Saturday, 25 March 2017

Theories of Surplus Value, Part I, Chapter 4 - Part 19

6. Advocates of Smith’s Views on Productive Labour. On the History of the Subject

(a) Advocates of the First View: Ricardo, Sismondi

Both Sismondi and Ricardo accepted Smith's first correct definition of productive labour as that which exchanges with capital. Sismondi writes,

““The one always exchanges its labour against the capital of a nation; the other always exchanges it against a part of the national revenue.”” (p 177)

Ricardo also argues that it is better for workers if capitalists and landlords spend their revenue on hiring “unproductive labourers” than that they spend it on the purchase of luxury commodities. If they buy the latter then, once these commodities have been consumed “and there would be an end of them”, no more labour would be employed. However, Ricardo continues, if the revenue were spent on hiring menial servants, this would increase the demand for labour. 

“As the labourers, then, are interested in the demand for labour, they must naturally desire that as much of the revenue as possible should be diverted from expenditure on luxuries, to be expended in the support of menial servants” ([David ] Ricardo, [On the] Principles [of Political Economy, and Taxation,] third edition, [London,] 1821, pp. 475-76).” (p 177)

Marx does not challenge this view here, but its not at all clear that Ricardo is correct in this argument, for the reasons Marx has set out previously. If revenue is spent simply on hiring a cook, to prepare a meal for me then once I have spent that money it is gone. It is not reproduced. Unless I have some more revenue I have no means of employing the cook to produce further meals. The commodity they supply, the service of cooking a meal, has gone just as much as is any other commodity I buy, such as some luxury clothes. Ricardo does not seem to take into consideration that in buying say an expensive suit, this too created a demand for labour as with hiring a cook.

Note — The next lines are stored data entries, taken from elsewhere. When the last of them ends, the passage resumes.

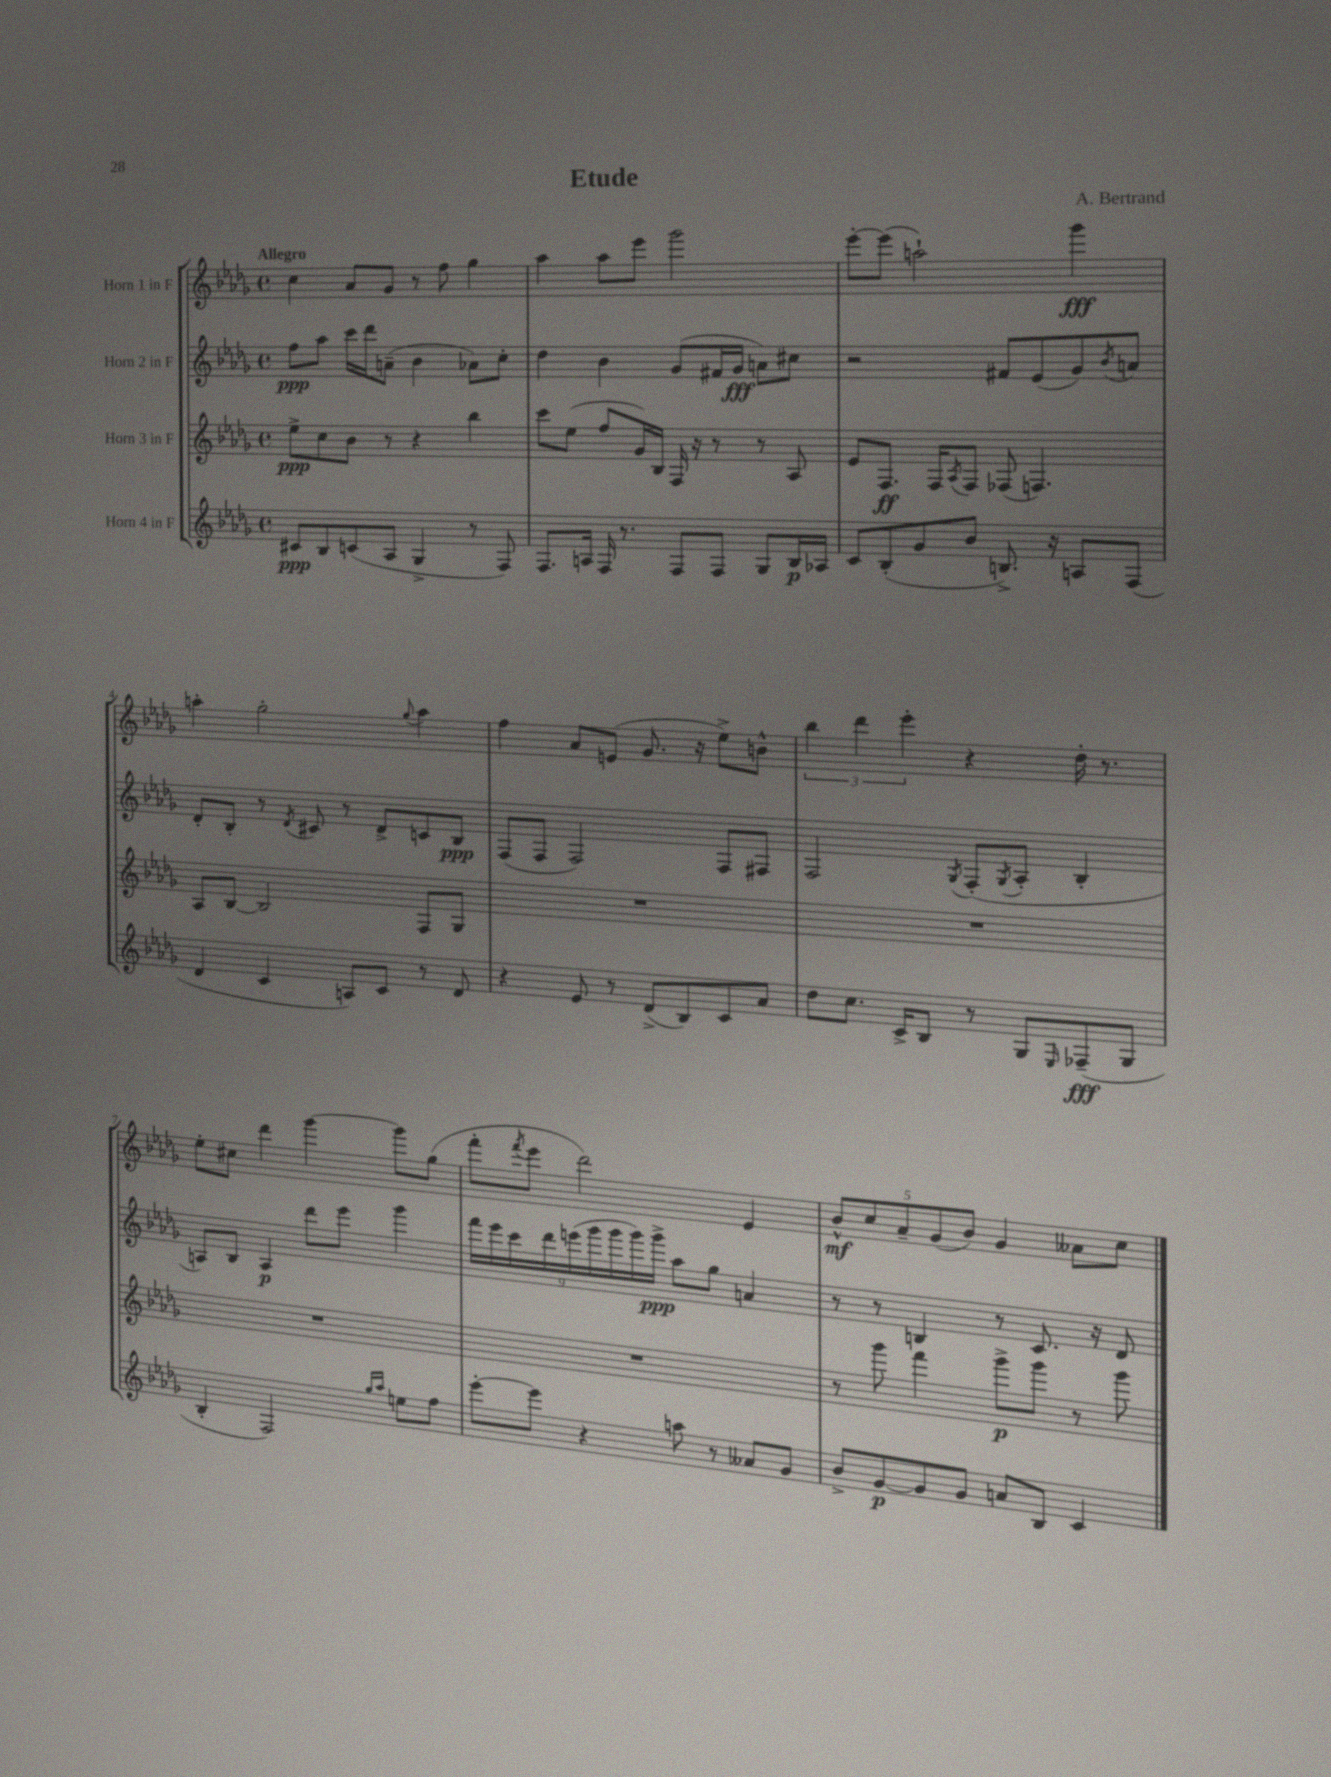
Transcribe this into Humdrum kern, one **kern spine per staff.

**kern	**dynam	**kern	**dynam	**kern	**dynam	**kern	**dynam
*part4	*part4	*part3	*part3	*part2	*part2	*part1	*part1
*staff4	*staff4	*staff3	*staff3	*staff2	*staff2	*staff1	*staff1
*I"Horn 4 in F	*	*I"Horn 3 in F	*	*I"Horn 2 in F	*	*I"Horn 1 in F	*
*clefG2	*	*clefG2	*	*clefG2	*	*clefG2	*
*k[b-e-a-d-g-]	*	*k[b-e-a-d-g-]	*	*k[b-e-a-d-g-]	*	*k[b-e-a-d-g-]	*
*M4/4	*	*M4/4	*	*M4/4	*	*M4/4	*
*met(c)	*	*met(c)	*	*met(c)	*	*met(c)	*
=1	=1	=1	=1	=1	=1	=1	=1
!	!	!	!	!	!	!LO:TX:a:B:t=Allegro	!
8c#X/L	ppp	8ee-^\L	ppp	8ff\L	ppp	4cc\	.
8B-/	.	8cc\	.	8aa-\J	.	.	.
(8cn/	.	8b-\J	.	16ccc\LL	.	8a-/L	.
.	.	.	.	16ddd-\J	.	.	.
8A-/J	.	8r	.	(8an~\J	.	8g-/J	.
4G-^/	.	4r	.	4b-\	.	8r	.
.	.	.	.	.	.	8ff\	.
8r	.	4bb-\	.	8a-X\L)	.	4gg-\	.
8F/)	.	.	.	8cc'\J	.	.	.
=2	=2	=2	=2	=2	=2	=2	=2
8.F/L	.	8ccc\L	.	4dd-\	.	4aa-\	.
.	.	(8ee-\J	.	.	.	.	.
16An/Jk	.	.	.	.	.	.	.
16F/	.	8ff/L	.	4b-\	.	8aa-\L	.
8.r	.	.	.	.	.	.	.
.	.	16g-/L)	.	.	.	8eee-\J	.
.	.	16B-/JJ	.	.	.	.	.
8F/L	.	16F/	.	(8g-/L	.	2ggg-\	.
.	.	16r	.	.	.	.	.
8F/J	.	8r	.	16f#X/L	.	.	.
.	.	.	.	16g-/JJ	fff	.	.
8G-/L	.	8r	.	8an\L)	.	.	.
16B-/L	p	8A-/	.	8cc#X\J	.	.	.
16A-X/JJ	.	.	.	.	.	.	.
=3	=3	=3	=3	=3	=3	=3	=3
8c/L	.	8e-/L	.	2r	.	[8eee-'\L	.
(8B-'/	.	8.F/J	ff	.	.	(8eee-\J]	.
8g-/	.	.	.	.	.	2aan`\)	.
.	.	16F/KL	.	.	.	.	.
.	.	8qA-/	.	.	.	.	.
8b-/J	.	8F/J	.	.	.	.	.
8.Bn^/)	.	(8F-X/	.	8f#X/L	.	.	.
.	.	4.Fn/)	.	(8e-/	.	.	.
16r	.	.	.	.	.	.	.
8An/L	.	.	.	8g-/)	.	4ggg-\	fff
.	.	.	.	8qb-/	.	.	.
(8F/J	.	.	.	8an/J	.	.	.
!!LO:LB:g=z
=4	=4	=4	=4	=4	=4	=4	=4
4d-/	.	8A-/L	.	8d-'/L	.	4aan'\	.
.	.	[8B-/J	.	8B-'/J	.	.	.
4c/	.	2B-/]	.	8r	.	2gg-'\	.
.	.	.	.	8qd-/	.	.	.
.	.	.	.	8c#X/	.	.	.
8An/L)	.	.	.	8r	.	.	.
8c/J	.	.	.	8d-^/L	.	.	.
.	.	.	.	.	.	8qqgg-/	.
8r	.	8F/L	.	8cn/	.	4aa\	.
8d-/	.	8G-/J	.	8B-/J	ppp	.	.
=5	=5	=5	=5	=5	=5	=5	=5
4r	.	1r	.	(8F/L	.	4ff\	.
.	.	.	.	8F/J	.	.	.
8e-/	.	.	.	2F/)	.	8a-/L	.
8r	.	.	.	.	.	(8en/J	.
(8d-^/L	.	.	.	.	.	8.g-/	.
8B-/)	.	.	.	.	.	.	.
.	.	.	.	.	.	16r	.
8c/	.	.	.	8F/L	.	8ee-^\L)	.
8a-/J	.	.	.	8F#X/J	.	8bn^^\J	.
=6	=6	=6	=6	=6	=6	=6	=6
8dd-\L	.	1r	.	2F/	.	6bb-\	.
8.cc\J	.	.	.	.	.	.	.
.	.	.	.	.	.	6ddd-\	.
16c^/KL	.	.	.	.	.	.	.
.	.	.	.	.	.	6eee-'\	.
8B-/J	.	.	.	.	.	.	.
.	.	.	.	8qG-/	.	.	.
8r	.	.	.	(8F'/L	.	4r	.
.	.	.	.	8qG-/	.	.	.
8G-/L	.	.	.	8A-'/J	.	.	.
16qqE-/	.	.	.	.	.	.	.
(8F-X~/	fff	.	.	4B-'/	.	16dd-'\	.
.	.	.	.	.	.	8.r	.
8G-/J	.	.	.	.	.	.	.
!!LO:LB:g=z
=7	=7	=7	=7	=7	=7	=7	=7
4B-'/	.	1r	.	8An/L)	.	8ee-'\L	.
.	.	.	.	8B-/J	.	8cc#X\J	.
2F/)	.	.	.	4A/	p	4ddd-\	.
.	.	.	.	8ddd-\L	.	[4ggg-\	.
.	.	.	.	8eee-\J	.	.	.
16qqgg-/LL	.	.	.	.	.	.	.
16qqaa-/JJ	.	.	.	.	.	.	.
8een\L	.	.	.	4ggg-\	.	8ggg-\L]	.
8ff\J	.	.	.	.	.	(8gg-\J	.
=8	=8	=8	=8	=8	=8	=8	=8
[8eee-'\L	.	1r	.	18fff\LL	.	8fff'\L	.
.	.	.	.	18eee-\	.	.	.
.	.	.	.	18ccc\	.	.	.
.	.	.	.	.	.	8qfff/	.
8eee-\J]	.	.	.	.	.	8eee-\J	.
.	.	.	.	18ddd-\	.	.	.
.	.	.	.	(18eeen\	.	.	.
4r	.	.	.	.	.	2ddd-\)	.
.	.	.	.	18ggg-\	.	.	.
.	.	.	.	18ggg-\	.	.	.
.	.	.	.	18ggg-\)	.	.	.
.	.	.	.	18ggg-^\JJ	ppp	.	.
8aan\	.	.	.	8aa-\L	.	.	.
8r	.	.	.	8gg-\J	.	.	.
8a--X/L	.	.	.	4an/	.	4e-/	.
8g-/J	.	.	.	.	.	.	.
=9	=9	=9	=9	=9	=9	=9	=9
8b-^/L	.	8r	.	8r	.	10b-^^/L	mf
.	.	.	.	.	.	10cc/	.
[8g-/	p	8ggg-\	.	8r	.	.	.
.	.	.	.	.	.	10a-~/	.
8g-/]	.	4fff\	.	4Bn/	.	.	.
.	.	.	.	.	.	(10g-/	.
8g-/J	.	.	.	.	.	.	.
.	.	.	.	.	.	10b-/J)	.
8an/L	.	8ggg-^\L	p	8r	.	4g-/	.
8B-/J	.	8ggg-\J	.	8.c/	.	.	.
4c/	.	8r	.	.	.	8a--X\L	.
.	.	.	.	16r	.	.	.
.	.	8ggg-\	.	8d-/	.	8cc\J	.
==	==	==	==	==	==	==	==
*-	*-	*-	*-	*-	*-	*-	*-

The tailor is added labour here, as is the labour of the weaver, who produces the cloth, the spinner who produces the yarn, the farmer who produces the cotton or wool, the machine maker who produces the loom, and the spinning machines and so on.

All of this additional labour is demanded because the revenue is expended upon buying a suit, which increases the demand for all these other commodities, and the labour required for their production. In hiring the menial servant, the revenue merely enables that worker to reproduce their labour-power, but adds nothing to capital accumulation. However, in buying a luxury suit, the revenue enables the surplus value of the tailor to be realised, so that his capital can be expanded. This expansion of capital thereby creates the condition not only for the existing labour to be reproduced, but for a demand for additional labour to be created.